The consequences of delay are evident across industries. Organizations that continue operating on outdated infrastructure find themselves unable to meet market demands, board expectations and customer needs. That’s why companies are finally recognizing they can’t keep kicking the can down the road, shifting modernization from a discretionary initiative to a required investment.
Once the company has committed to modernization, the immediate challenge becomes: where to start? With limited time and resources, you need a structured approach that maximizes impact while minimizing disruption. This is where strategic prioritization becomes essential.
I advocate for the “layers of the cake” approach: begin as far down the stack as possible, because each foundational improvement simplifies everything above it.

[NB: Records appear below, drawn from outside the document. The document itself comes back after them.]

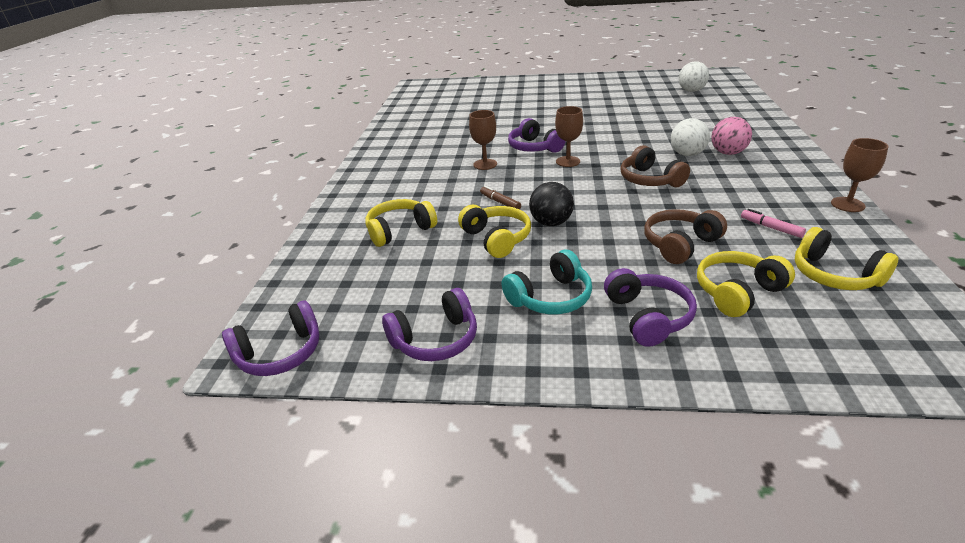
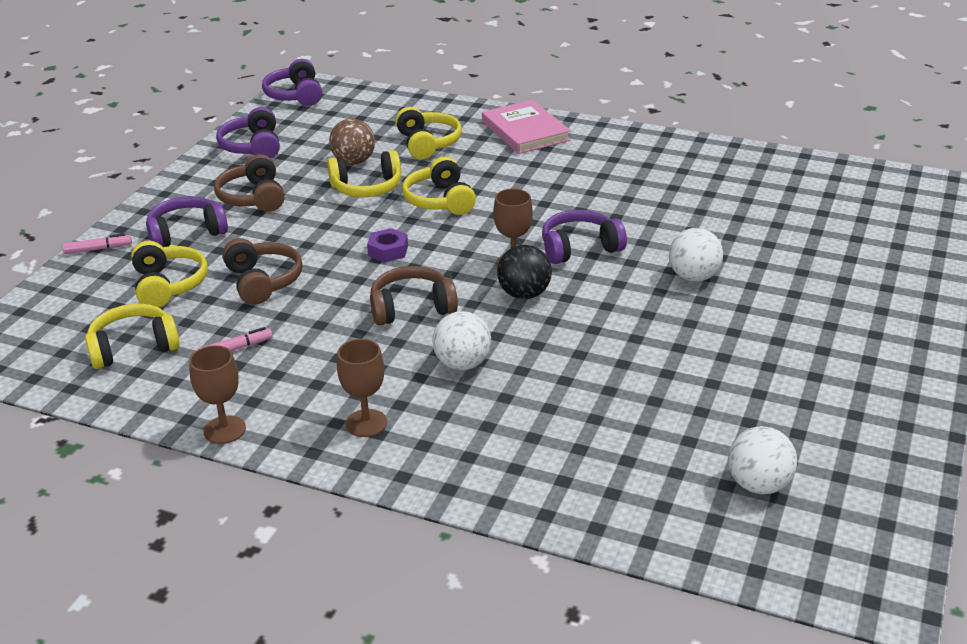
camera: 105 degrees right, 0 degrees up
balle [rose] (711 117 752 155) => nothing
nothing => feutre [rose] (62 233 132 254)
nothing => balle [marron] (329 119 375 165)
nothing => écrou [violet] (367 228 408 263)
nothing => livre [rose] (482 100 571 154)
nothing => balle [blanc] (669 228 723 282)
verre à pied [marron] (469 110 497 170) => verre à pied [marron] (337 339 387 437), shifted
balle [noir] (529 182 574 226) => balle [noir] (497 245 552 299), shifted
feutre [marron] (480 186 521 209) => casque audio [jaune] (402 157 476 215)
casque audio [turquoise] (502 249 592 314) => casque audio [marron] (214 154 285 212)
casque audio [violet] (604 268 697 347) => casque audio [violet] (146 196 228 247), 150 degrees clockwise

Start with the fundamental layer — networking, compute and storage infrastructure. This foundation makes data system modernization significantly easier, which in turn simplifies application modernization. Organizations that modernize out of sequence inevitably double their work, forced to repeatedly retool applications after changing the systems they run on.
With a solid foundation in place, the modernization journey itself can begin.
From migration to transformation
In my experience, successful transformations don’t happen all at once — they progress through distinct phases that build upon each other.
The journey often begins with pragmatic migration. Some enterprises modernize by choice; others are forced into it by circumstances — like getting out of a data center when the lease ends on a specific date.
While speed is critical, a rushed migration without a clear plan leads to unnecessary costs. Even during this initial move, look for light optimization opportunities: A virtual machine that needed 16 CPUs on aging hardware might perform optimally with just 8 in a modern environment.
With systems operating in their new environment, the focus naturally shifts to refinement and optimization.
Cloud platforms offer tools that identify over-provisioned resources. For Kubernetes clusters, fine-tune scaling parameters to eliminate waste. With storage, implement auto-tiering so that rarely accessed data automatically migrates to less expensive tiers.
While these optimizations deliver immediate cost benefits, they’re still just intermediate steps in a larger plan.
The true destination is business transformation through cloud-native innovation. This lets the company move beyond cloud as a data center to using serverless architectures and managed services. This liberates staff from routine maintenance, enabling teams to drive real business value rather than just keeping the lights on.
The financial framework
With an established modernization roadmap, the next challenge becomes securing the resources to execute it effectively. Success hinges on speaking the language of financial leadership and presenting a comprehensive view of risks, costs and benefits.
When building a business case, document everything that currently consumes budget — from system outages and service interruptions to overtime for emergency patching and staff hours spent maintaining legacy systems.
These are not abstract concerns: They represent real dollars that modernization can redirect toward innovation and growth. At the same time, be transparent about transition requirements. Modernization isn’t simply switching from a Ford to a Chevy — it requires genuine retraining and adaptation.
Look beyond immediate costs to long-term financial implications as well. Many enterprises don’t recognize how restrictive licensing agreements are until it’s too late. Effective cloud modernization requires choosing platforms that prioritize agility over vendor lock-in.
While cost reduction often initiates modernization discussions, true value emerges in broader outcomes:
- Operational improvements: Do systems require less managerial overhead while operating more reliably?
- Innovation velocity: Can new capabilities be deployed faster?
- Security posture: Has the organization moved from reactive to proactive?
- Customer experience: Are users benefiting from better performance, improved reliability and expanded capabilities?
These metrics translate directly to competitive advantage in the marketplace, top line revenue and deepened end customer relationships, often delivering greater long-term value than just the immediate cost savings.
Future-proofing investments
The real value of modernization is building the agility to embrace the unknown. You can’t predict which innovations will emerge in the next few years, but you can position the organization to adopt them quickly when they arrive.
Modernization isn’t some IT wish list item anymore. It’s the price of admission to compete in today’s global market. The companies that lean into modernization end up writing the rules for their sectors. Meanwhile, hesitant competitors find themselves perpetually playing catch-up, making increasingly desperate attempts to close the gap.
The era of incremental tweaks to legacy systems is over. Real transformation begins with infrastructure that accelerates rather than hinders innovation. Would you rather explain to your board why you’re investing in modernization now, or why competitors are consistently beating you to market later?
What’s at stake isn’t whether you can afford to modernize — it’s whether you can afford not to.